If there were a risk to a student’s private personal information, it would be when she takes the annual assessment, which used to be NECAP but will be a new test in 2015 called “Smarter Balanced.” Students taking the NECAP have not lost personal data over all these years and nothing changes in the Smarter Balanced test. We will not lose private student data there either. Here’s why.

The agreement with the group that administers the test (it’s a consortium of 24 states, all of whom are as concerned about student data privacy as we are) says that state law governs the data. Federal privacy laws are still in place and they are strict, regardless of what opponents say. But we as a state can put tighter limits on the data if we wish. And do we ever. Here’s what New Hampshire state law says about student data:

“Under no circumstances shall personally identifiable information or the unique pupil identifier be provided to any person or entity outside of New Hampshire.” That is definitive. There will be no data points that someone can tie back to a student’s name going out of New Hampshire.

The world of data management continually changes, though, and in this NSA snooping era, citizens are concerned and federal and state legislators will want to reassess the issue. We should all support that review.

But we should separate the real questions from letters full of ad hominem and fake umbrage in which everyone with a different view is an opponent of children.

The next legislative session will take up several bills about student data privacy. Look for the details. When someone says a child’s individually identifiable data will get to the federal government or a commercial company, ask what the path is. Where does that data sit now? How will it get from there to some outside database?
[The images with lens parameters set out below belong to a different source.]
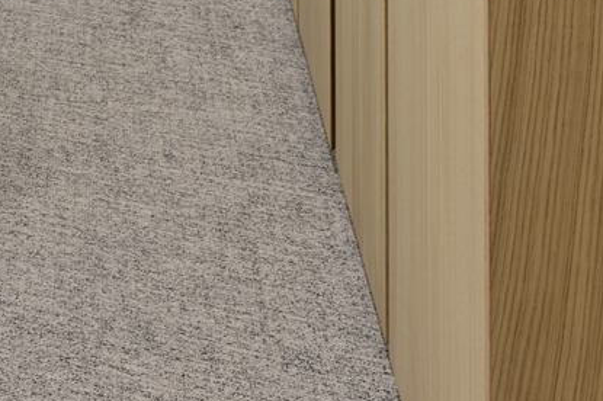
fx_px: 1473
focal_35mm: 88
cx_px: -474
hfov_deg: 18.3
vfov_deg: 13.2
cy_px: -417
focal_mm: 19
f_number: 10
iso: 64
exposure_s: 1/2.5
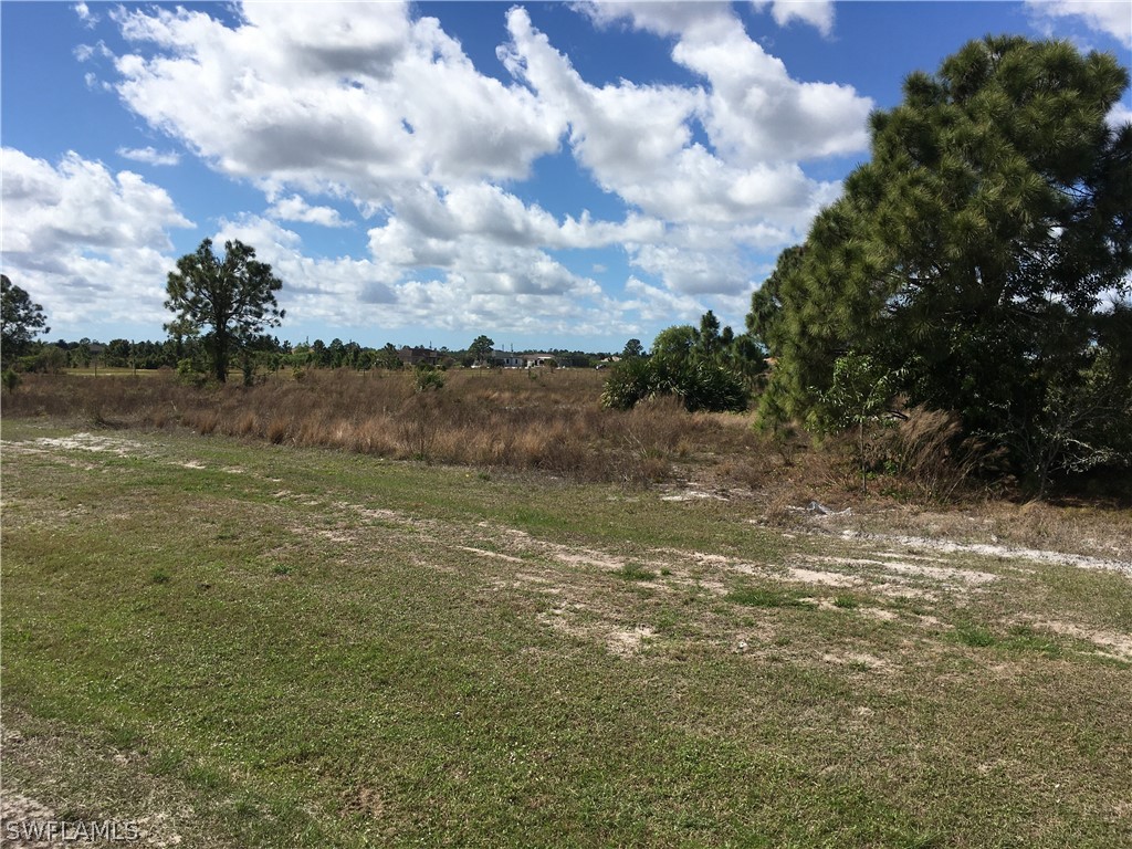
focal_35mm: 29
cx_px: 566
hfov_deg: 61.7
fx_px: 948
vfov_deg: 48.2
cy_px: 424
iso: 25
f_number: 2.2
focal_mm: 4.15
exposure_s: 1/2849
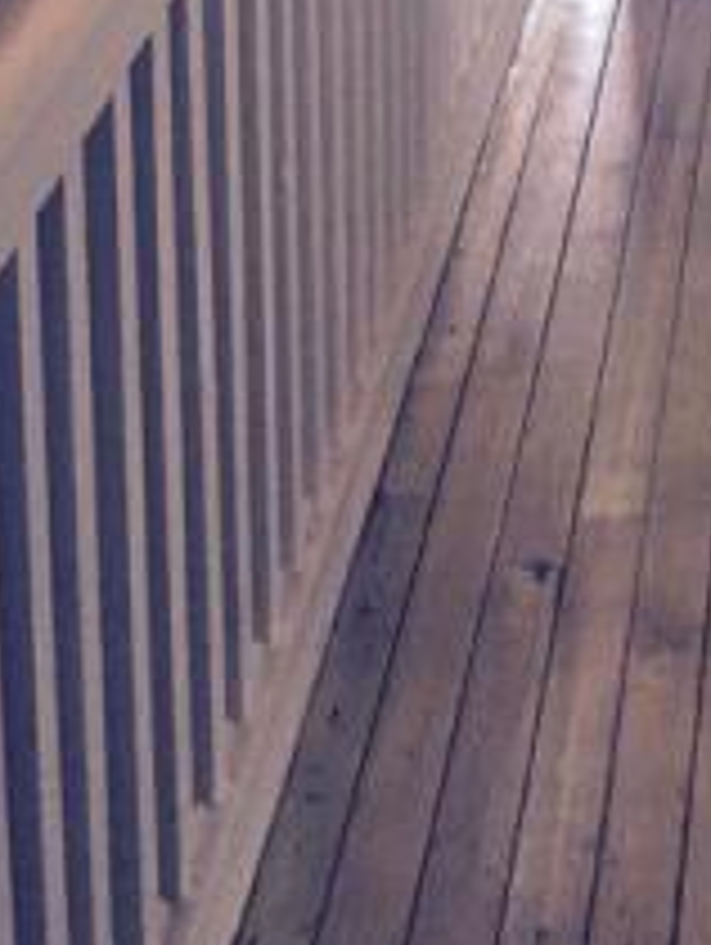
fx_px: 2897
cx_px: 738
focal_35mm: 106
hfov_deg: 13.8
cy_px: -544
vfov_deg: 16.6
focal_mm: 4.15
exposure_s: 1/30
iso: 40
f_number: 2.2
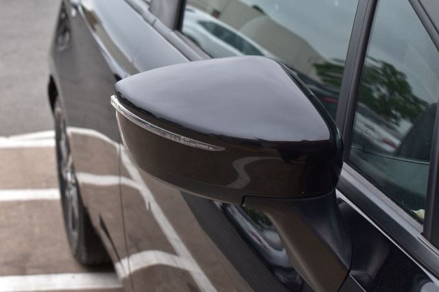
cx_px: 220
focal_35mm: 63
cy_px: 146
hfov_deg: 31.9
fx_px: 768
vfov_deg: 21.5
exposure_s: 1/200
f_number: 10
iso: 400
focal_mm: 42
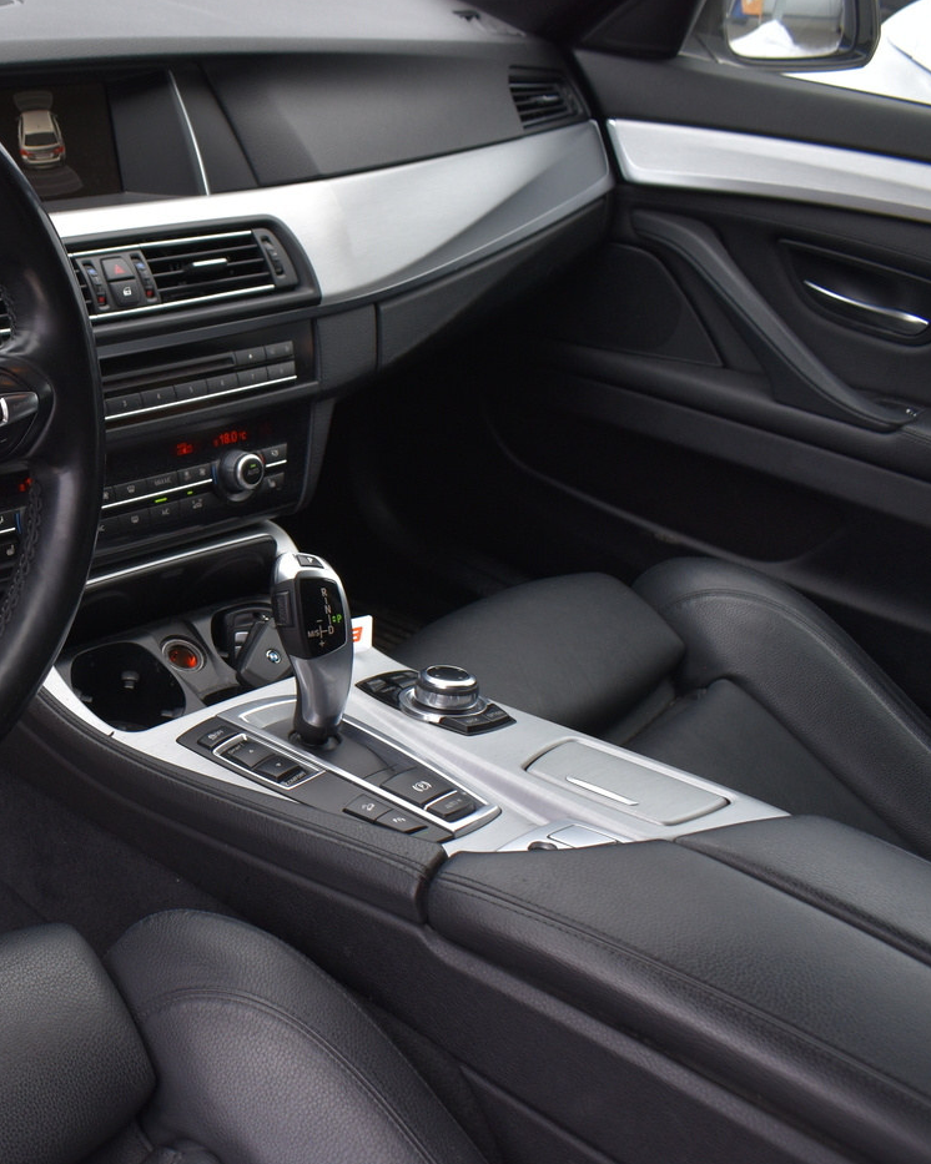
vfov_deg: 42.0
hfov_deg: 31.8
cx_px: 20
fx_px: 1516
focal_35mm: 44
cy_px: 619
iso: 250
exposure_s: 1/125
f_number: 5.6
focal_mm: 18
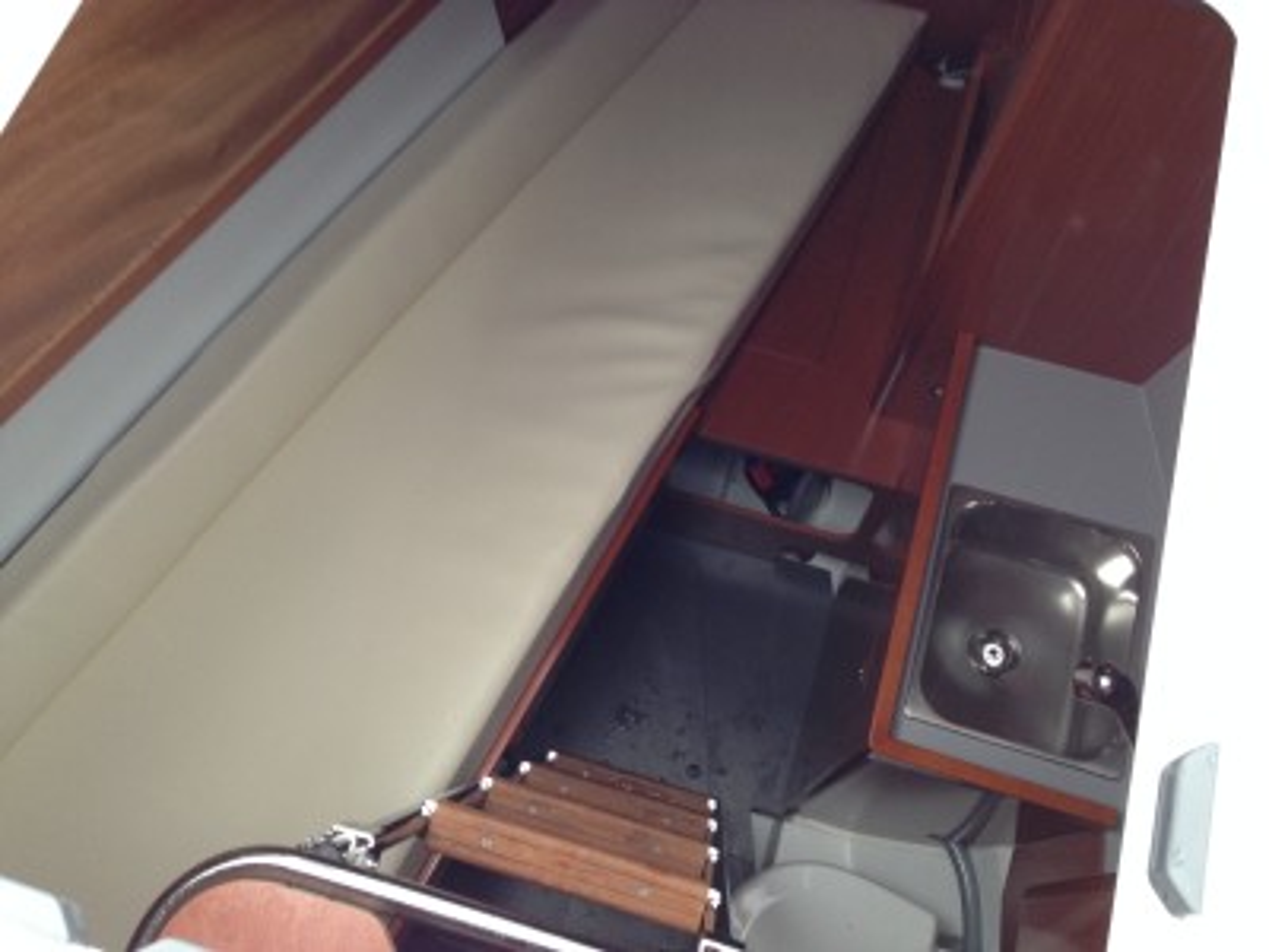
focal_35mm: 33
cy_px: 476
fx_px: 1210
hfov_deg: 55.4
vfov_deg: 42.9
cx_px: 634
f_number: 2.4
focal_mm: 4.12
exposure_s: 1/20
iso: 100
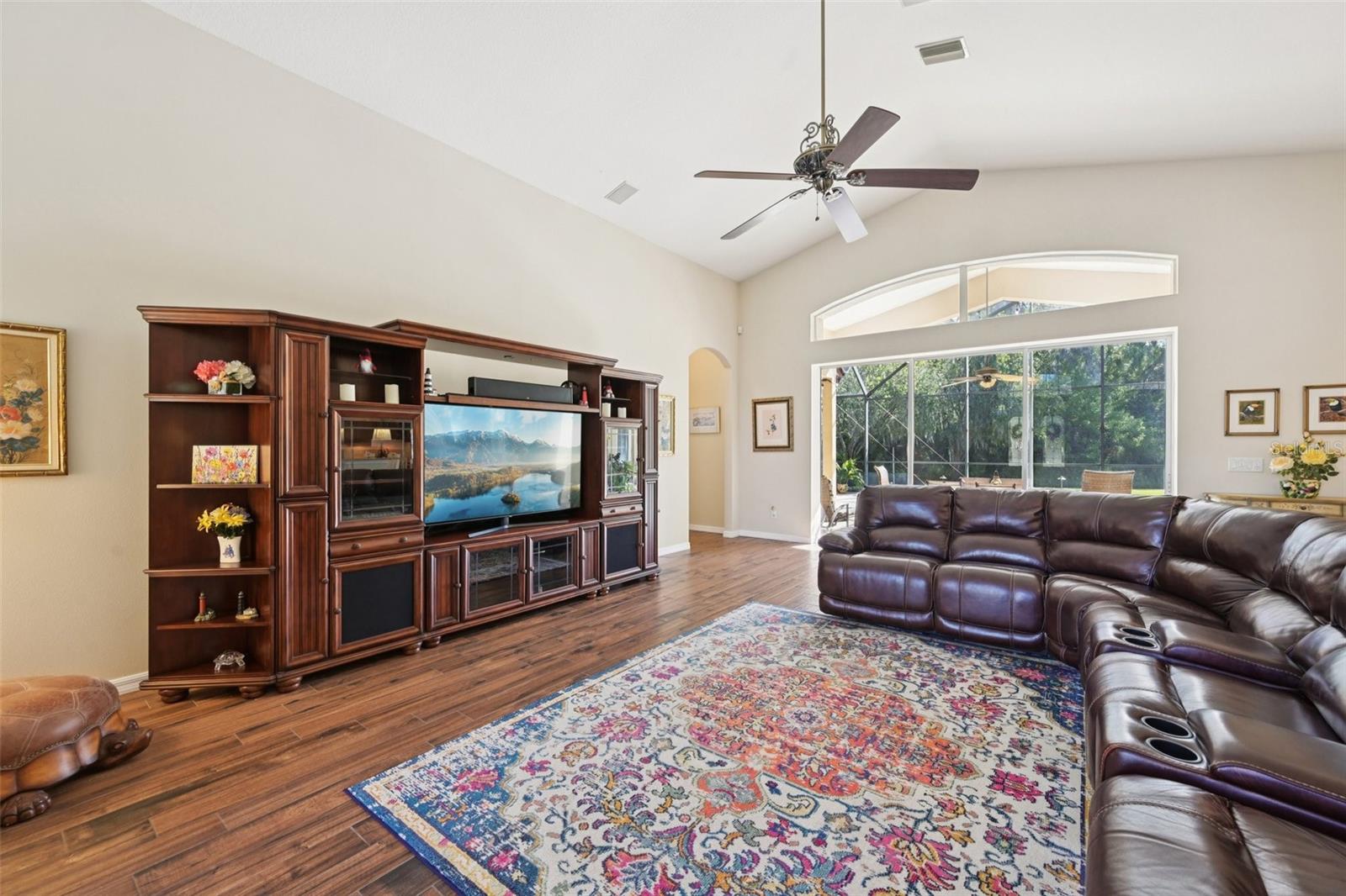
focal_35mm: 14
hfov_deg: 104.3
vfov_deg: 81.2
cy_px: 448
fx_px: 523
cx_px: 673
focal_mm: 14
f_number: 8
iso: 400
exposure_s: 1/13
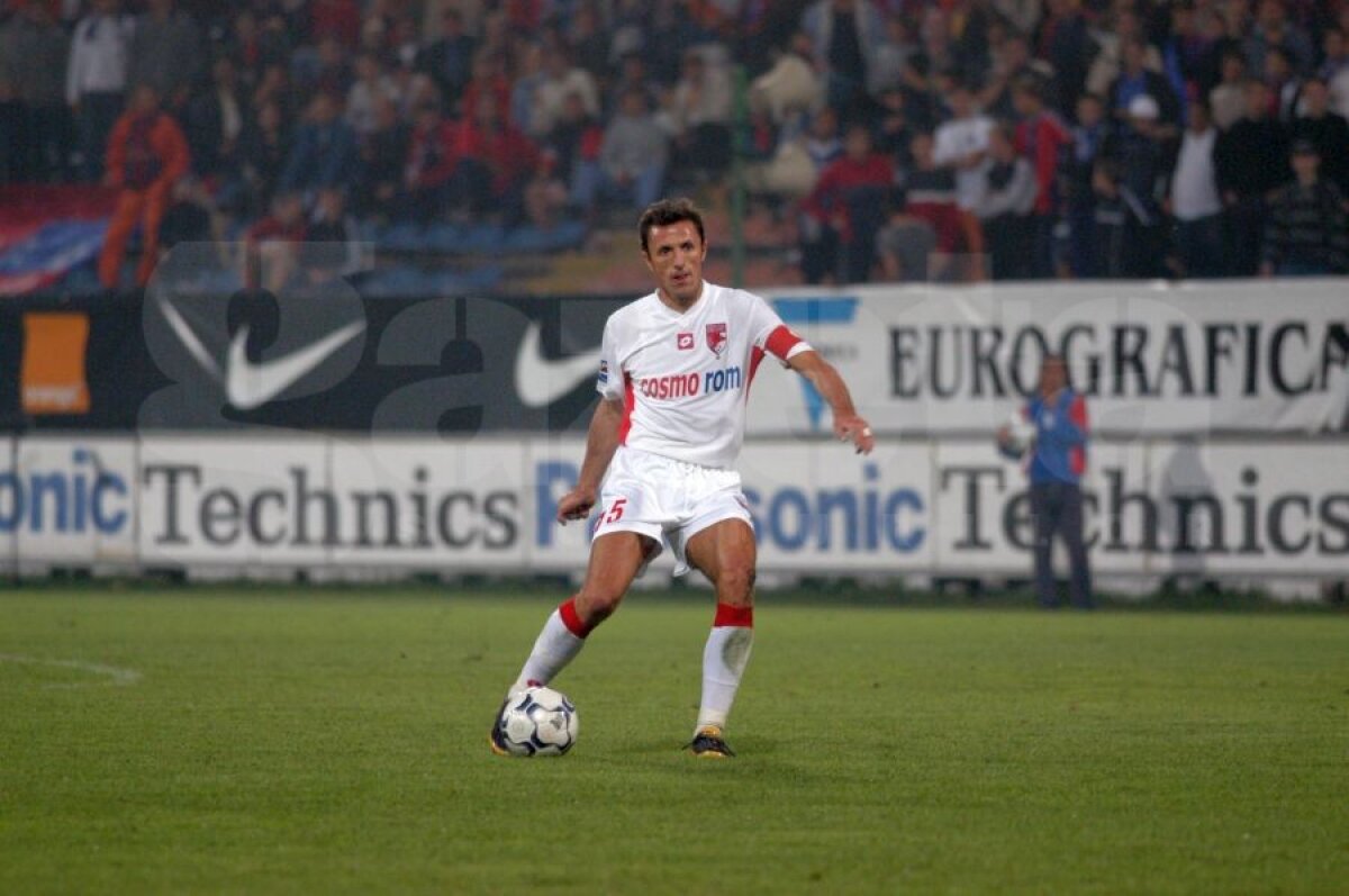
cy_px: 448
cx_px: 674
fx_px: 16842
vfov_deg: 3.0
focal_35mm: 450
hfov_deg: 4.6
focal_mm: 300
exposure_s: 1/400
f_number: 4
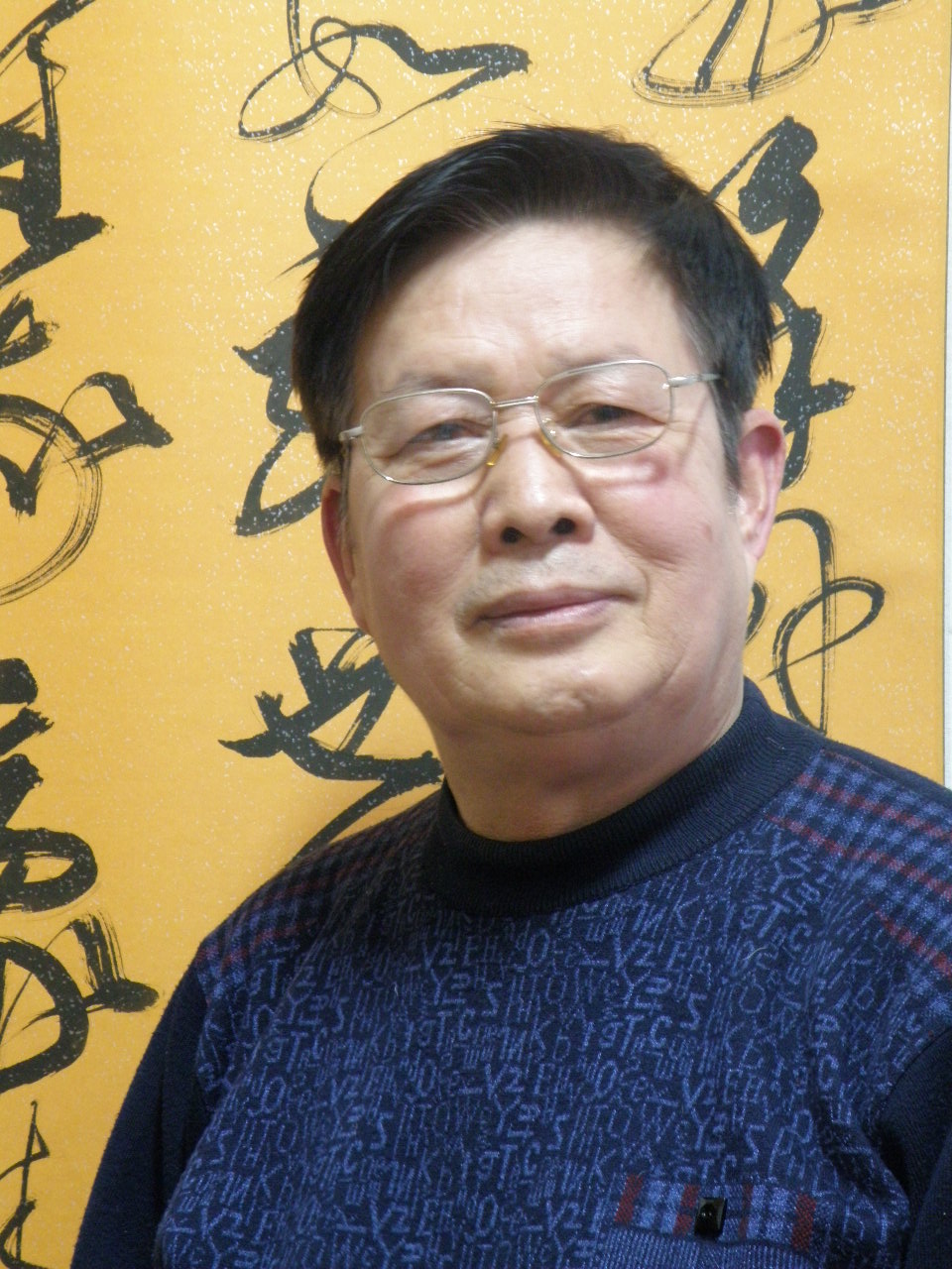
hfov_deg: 13.3
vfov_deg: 17.7
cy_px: 634
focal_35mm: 111
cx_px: 476
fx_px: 4070
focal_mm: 19.78
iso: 320
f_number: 4.2
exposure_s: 1/2.5
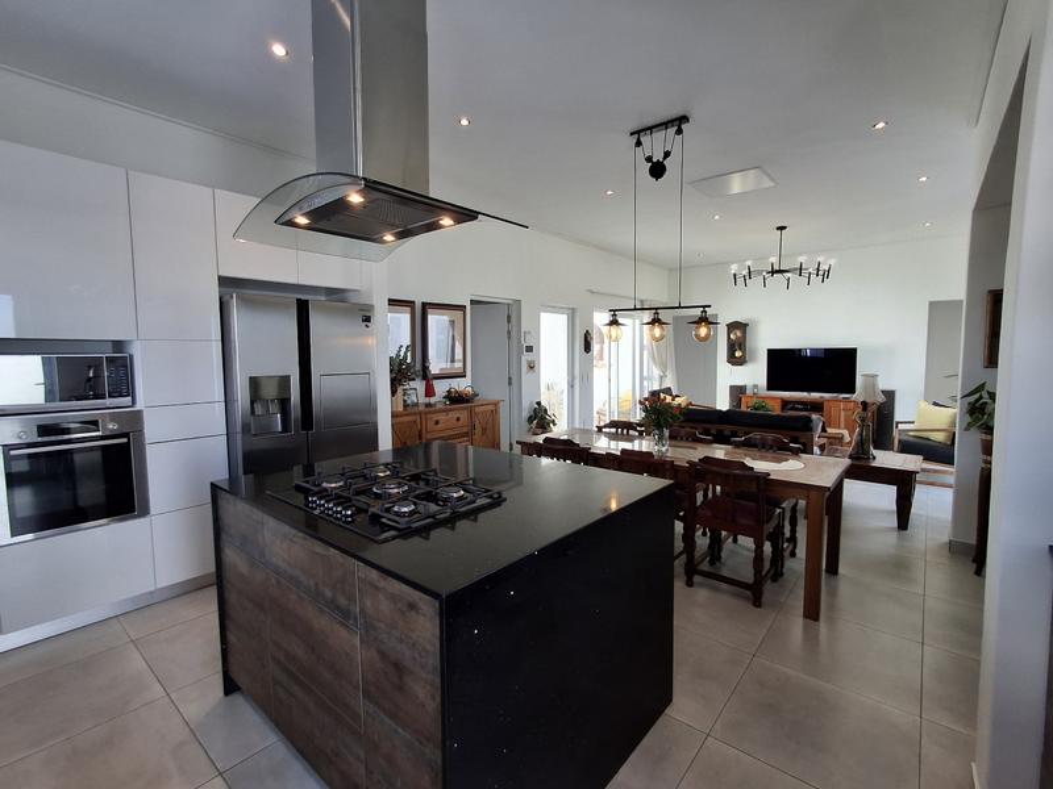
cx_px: 526
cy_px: 394
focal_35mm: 16
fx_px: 487
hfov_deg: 94.5
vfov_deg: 78.1
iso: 40
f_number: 2.2
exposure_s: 1/100
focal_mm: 1.64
If, in response, bill sponsors can provide no more than conspiracy theories about empty data models and nefarious changes to FERPA, there will be no need for legislative action. But if there is a real hole, we should urge wide support for a bill to plug it.

You can go deeply into this subject at anhpe.org (here, for the posts about student data privacy). We will track every privacy bill as it works its way through the Legislature.

The writer is the founder of Advancing New Hampshire Public Education.


2 Comments

  1. bdub42 says:

    Is NH a RttT state? I don’t think it is, and therein lies part of the problem. Want to see why NY want’s the 400 points of data? Here’s the details of their RttT application, Q&A with the USDOE and more. The concern IS real especially here in NY. “New York’s Long Term Plans for Student Data-Mining: The P-20 Project” http://wp.me/p3pStf-3f FERPA was clearly changed twice in recent years, by exec order, to permit more open data sharing. Are we still playing on people’s fears here in NY? Absolutely not. In order for NY to receives the over $700 million of federal RttT money they HAVE to collect this data, design new data warehouses, permit the data sharing so companies can develop new products that will solve our educational woes. That IS fact. Go ahead and prove me wrong. In the mean time, we work to opt our kids data out of this unproven mess.

    • Bill Duncan says:

      Yes, NH has waived NCLB, but was savvy in its negotiation with USDOE and got, essentially, our own NH education policy into the agreement. There’s lots about that on the site, if you’re interested. Search on “waiver.”

      But one of my recurring points is that education policy is a state matter, even in the context of RTTT and the rest. You may have a lot of bad policy in NY, and a bad CCSS implementation (I don’t know enough about NY to say) but that says nothing about NH policy, NH data policy, Common Core in NH or anything else.

      So I try to separate state policy from those issues.